21:53karolherbst: yeah.. that's the whole idea
21:53Plagman: clvk looks very similar as well, so app-side being dumb seems likely
21:53karolherbst: annoying that zink doesn't work then. I should take a look tomorrow then why zink breaks down
21:54karolherbst: Plagman: what is it using by default? CPU?

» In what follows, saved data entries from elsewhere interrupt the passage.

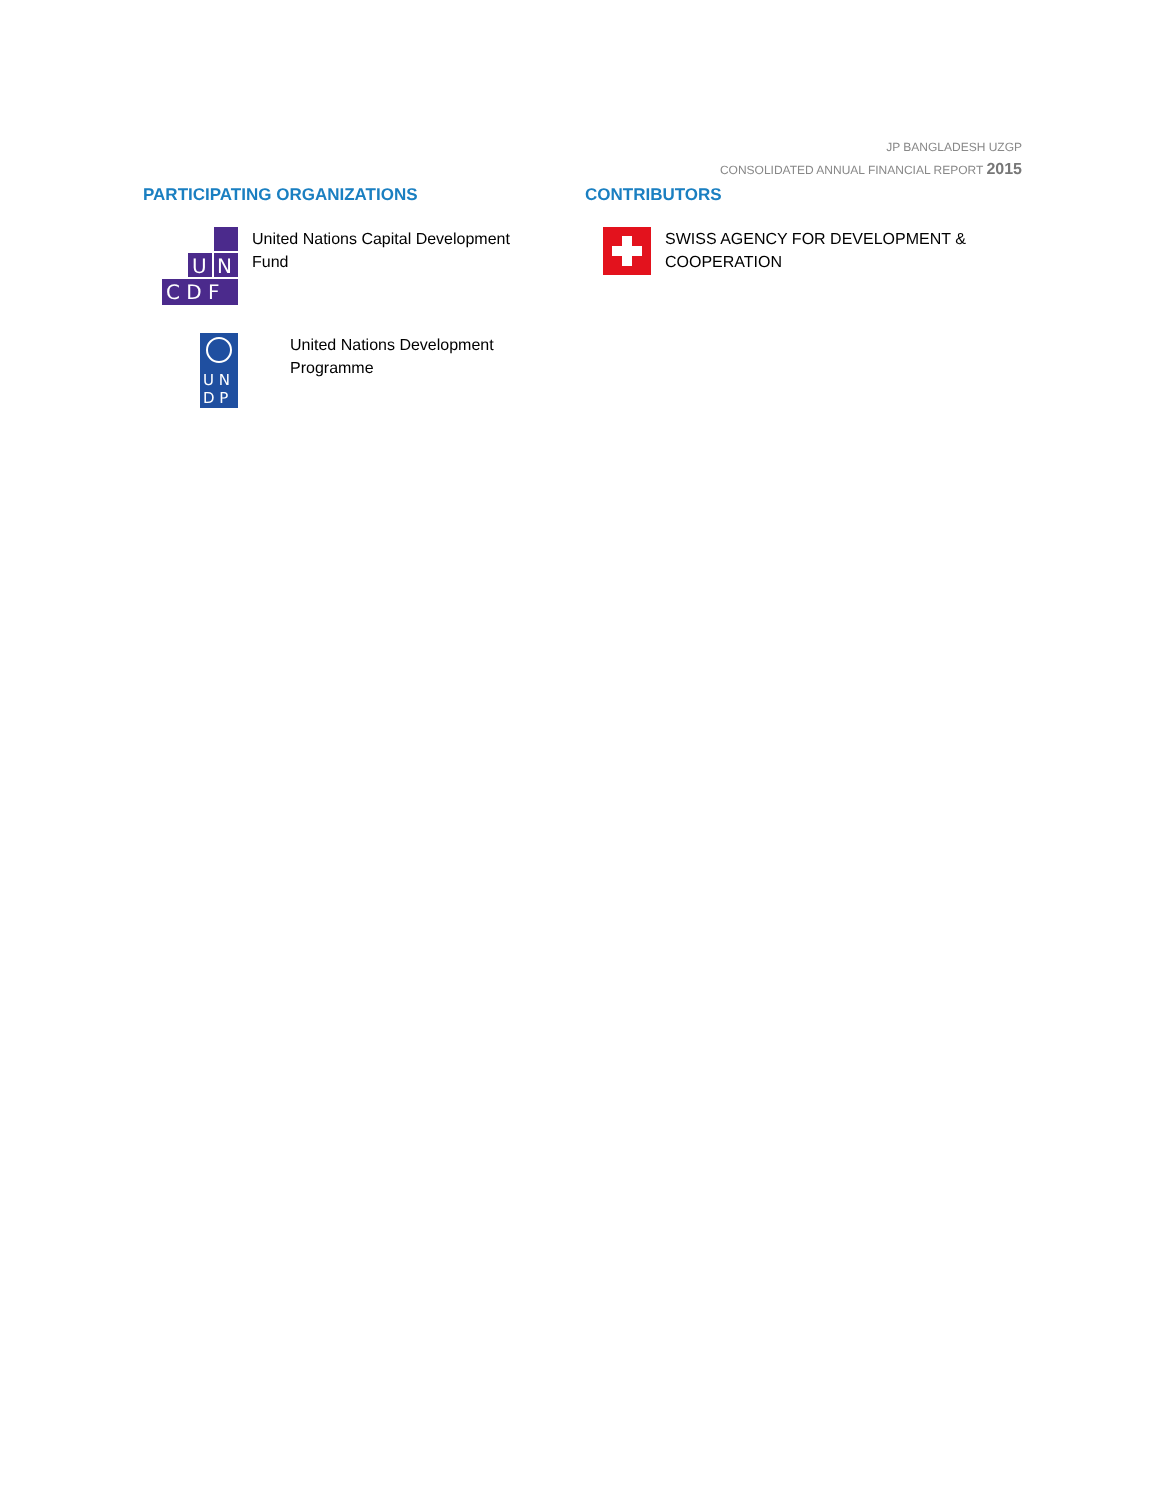JP BANGLADESH UZGP
CONSOLIDATED ANNUAL FINANCIAL REPORT 2015
PARTICIPATING ORGANIZATIONS
U
N
C D F
United Nations Capital Development
Fund
U N
D P
United Nations Development
Programme
CONTRIBUTORS
SWISS AGENCY FOR DEVELOPMENT &
COOPERATION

21:54Plagman: yeah, seems like
21:55Plagman: if the current compute runtime is any indication, maybe it's be ~90fps on my 6900XT
21:55Plagman: vs. the 40FPS it gets on my monster CPU going wide on all cores
21:55karolherbst: mhh..
21:56karolherbst: I'd hope for a bigger difference tbh
21:57karolherbst: Plagman: how much is the GPU idle when running that stuff?
21:57Plagman: it is a big cpu to be fair
21:57Plagman: it's like 10ms of compute on the gpu then idle, usage doesn't go above 10% in umr
21:58Plagman: that's how i'm theorizing 90fps if it wasn't idling
21:58karolherbst: oof
21:59karolherbst: I wonder if the main CPU thread is just busy all the time?
22:00karolherbst: but anyway... could also be just terrible offloading
22:00karolherbst: but I do wonder how much CPU time is spend in rusticl vs on whatever the lib is doing
22:00karolherbst: and if I could optimize it a bit
22:00Plagman: it doesn't seem like it, seems like either waiting or very slow memcpys
22:00karolherbst: mmhhh...
22:00karolherbst: what would be the fastest way to copy VRAM to host memory?
22:01karolherbst: maybe I should just optimize that part
22:01karolherbst: maybe there is some magic gallium flag I have to set
22:01Plagman: i know that in vulkan if you map vram without the cache coherent flags you can spend a looong time in memcpy on discrete
22:02karolherbst: mhhh, I see
22:02airlied: should be easily spottable in perf top
22:02Plagman: we were wondering if maybe that's what's happening here - but maybe it's the app deciding the flags and not the driver, not sure
22:02karolherbst: CL doesn't really have any flags like that
22:02karolherbst: but the way CL memory maps work is well... super annoying
22:03karolherbst: I have some very suboptimal paths in that area
22:03karolherbst: but it's mostly a limitation of how the CL API works and what gallium provides
22:04Plagman: perf has a memove in rusticl queue t near the top
22:04karolherbst: what's the callchain?
22:06karolherbst: but it kinda feels something very suboptimal is happening
22:08mareko: Company: it doesn't build any userspace components, but it includes LLVM binaries, I don't think it contains any binaries built from rust
22:08Plagman: https://gist.github.com/Plagman/934273eae0e34a17af8375e2895052e0
22:08Plagman: i can't tell if it's the same one as perf shows or not
22:09Company: makes sense
22:09karolherbst: Plagman: probably not
22:10karolherbst: memmove is kinda very generic, would have to check which of the callers have high CPU usage
22:10karolherbst: that one just points to a constructor basically
22:16Plagman: perf isn't picking up debuginfod symbols so i'm not sure
22:17karolherbst: okay... maybe I'll figure something out then, not sure when I'll find some time for it to dig deeper
23:56DemiMarie: ishitatsuyuki: I hope so too.